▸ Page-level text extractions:
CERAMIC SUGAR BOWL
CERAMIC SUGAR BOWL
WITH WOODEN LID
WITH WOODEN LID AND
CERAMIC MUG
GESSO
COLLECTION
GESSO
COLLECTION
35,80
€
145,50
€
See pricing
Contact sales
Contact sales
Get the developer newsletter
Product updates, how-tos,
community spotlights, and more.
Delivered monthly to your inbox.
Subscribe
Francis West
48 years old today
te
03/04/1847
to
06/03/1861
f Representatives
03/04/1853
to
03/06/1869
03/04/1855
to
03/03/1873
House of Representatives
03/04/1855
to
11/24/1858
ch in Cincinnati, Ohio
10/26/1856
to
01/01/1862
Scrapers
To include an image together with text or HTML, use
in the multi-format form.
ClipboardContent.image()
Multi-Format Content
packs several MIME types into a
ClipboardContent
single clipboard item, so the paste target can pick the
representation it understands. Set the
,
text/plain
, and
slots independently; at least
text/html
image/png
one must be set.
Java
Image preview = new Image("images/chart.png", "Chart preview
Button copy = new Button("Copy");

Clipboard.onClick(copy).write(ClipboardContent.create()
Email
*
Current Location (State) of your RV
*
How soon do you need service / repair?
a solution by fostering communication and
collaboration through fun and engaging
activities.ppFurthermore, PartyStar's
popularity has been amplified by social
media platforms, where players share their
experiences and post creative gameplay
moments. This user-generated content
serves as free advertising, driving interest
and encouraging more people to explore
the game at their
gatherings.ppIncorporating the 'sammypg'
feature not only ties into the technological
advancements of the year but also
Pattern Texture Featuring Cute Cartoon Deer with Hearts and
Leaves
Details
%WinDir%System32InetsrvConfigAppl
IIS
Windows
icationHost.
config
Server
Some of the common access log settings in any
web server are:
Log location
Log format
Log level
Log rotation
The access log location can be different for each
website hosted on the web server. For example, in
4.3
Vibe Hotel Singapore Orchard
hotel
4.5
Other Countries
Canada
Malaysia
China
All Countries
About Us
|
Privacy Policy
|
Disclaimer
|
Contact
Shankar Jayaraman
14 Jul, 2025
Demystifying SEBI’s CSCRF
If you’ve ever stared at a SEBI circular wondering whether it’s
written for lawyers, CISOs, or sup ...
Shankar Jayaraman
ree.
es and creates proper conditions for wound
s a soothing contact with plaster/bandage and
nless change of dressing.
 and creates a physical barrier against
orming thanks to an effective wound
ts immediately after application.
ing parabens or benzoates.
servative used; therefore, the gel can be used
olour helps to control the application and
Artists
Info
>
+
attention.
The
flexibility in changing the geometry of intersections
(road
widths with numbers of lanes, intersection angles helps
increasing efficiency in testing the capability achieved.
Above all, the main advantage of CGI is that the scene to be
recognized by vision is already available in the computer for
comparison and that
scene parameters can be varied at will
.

▸ Task to carry out: Reproduce the text of all the records above, line for line and without any changes.

▸ Finished task:
CERAMIC SUGAR BOWL
CERAMIC SUGAR BOWL
WITH WOODEN LID
WITH WOODEN LID AND
CERAMIC MUG
GESSO
COLLECTION
GESSO
COLLECTION
35,80
€
145,50
€
See pricing
Contact sales
Contact sales
Get the developer newsletter
Product updates, how-tos,
community spotlights, and more.
Delivered monthly to your inbox.
Subscribe
Francis West
48 years old today
te
03/04/1847
to
06/03/1861
f Representatives
03/04/1853
to
03/06/1869
03/04/1855
to
03/03/1873
House of Representatives
03/04/1855
to
11/24/1858
ch in Cincinnati, Ohio
10/26/1856
to
01/01/1862
Scrapers
To include an image together with text or HTML, use
in the multi-format form.
ClipboardContent.image()
Multi-Format Content
packs several MIME types into a
ClipboardContent
single clipboard item, so the paste target can pick the
representation it understands. Set the
,
text/plain
, and
slots independently; at least
text/html
image/png
one must be set.
Java
Image preview = new Image("images/chart.png", "Chart preview
Button copy = new Button("Copy");

Clipboard.onClick(copy).write(ClipboardContent.create()
Email
*
Current Location (State) of your RV
*
How soon do you need service / repair?
a solution by fostering communication and
collaboration through fun and engaging
activities.ppFurthermore, PartyStar's
popularity has been amplified by social
media platforms, where players share their
experiences and post creative gameplay
moments. This user-generated content
serves as free advertising, driving interest
and encouraging more people to explore
the game at their
gatherings.ppIncorporating the 'sammypg'
feature not only ties into the technological
advancements of the year but also
Pattern Texture Featuring Cute Cartoon Deer with Hearts and
Leaves
Details
%WinDir%System32InetsrvConfigAppl
IIS
Windows
icationHost.
config
Server
Some of the common access log settings in any
web server are:
Log location
Log format
Log level
Log rotation
The access log location can be different for each
website hosted on the web server. For example, in
4.3
Vibe Hotel Singapore Orchard
hotel
4.5
Other Countries
Canada
Malaysia
China
All Countries
About Us
|
Privacy Policy
|
Disclaimer
|
Contact
Shankar Jayaraman
14 Jul, 2025
Demystifying SEBI’s CSCRF
If you’ve ever stared at a SEBI circular wondering whether it’s
written for lawyers, CISOs, or sup ...
Shankar Jayaraman
ree.
es and creates proper conditions for wound
s a soothing contact with plaster/bandage and
nless change of dressing.
 and creates a physical barrier against
orming thanks to an effective wound
ts immediately after application.
ing parabens or benzoates.
servative used; therefore, the gel can be used
olour helps to control the application and
Artists
Info
>
+
attention.
The
flexibility in changing the geometry of intersections
(road
widths with numbers of lanes, intersection angles helps
increasing efficiency in testing the capability achieved.
Above all, the main advantage of CGI is that the scene to be
recognized by vision is already available in the computer for
comparison and that
scene parameters can be varied at will
.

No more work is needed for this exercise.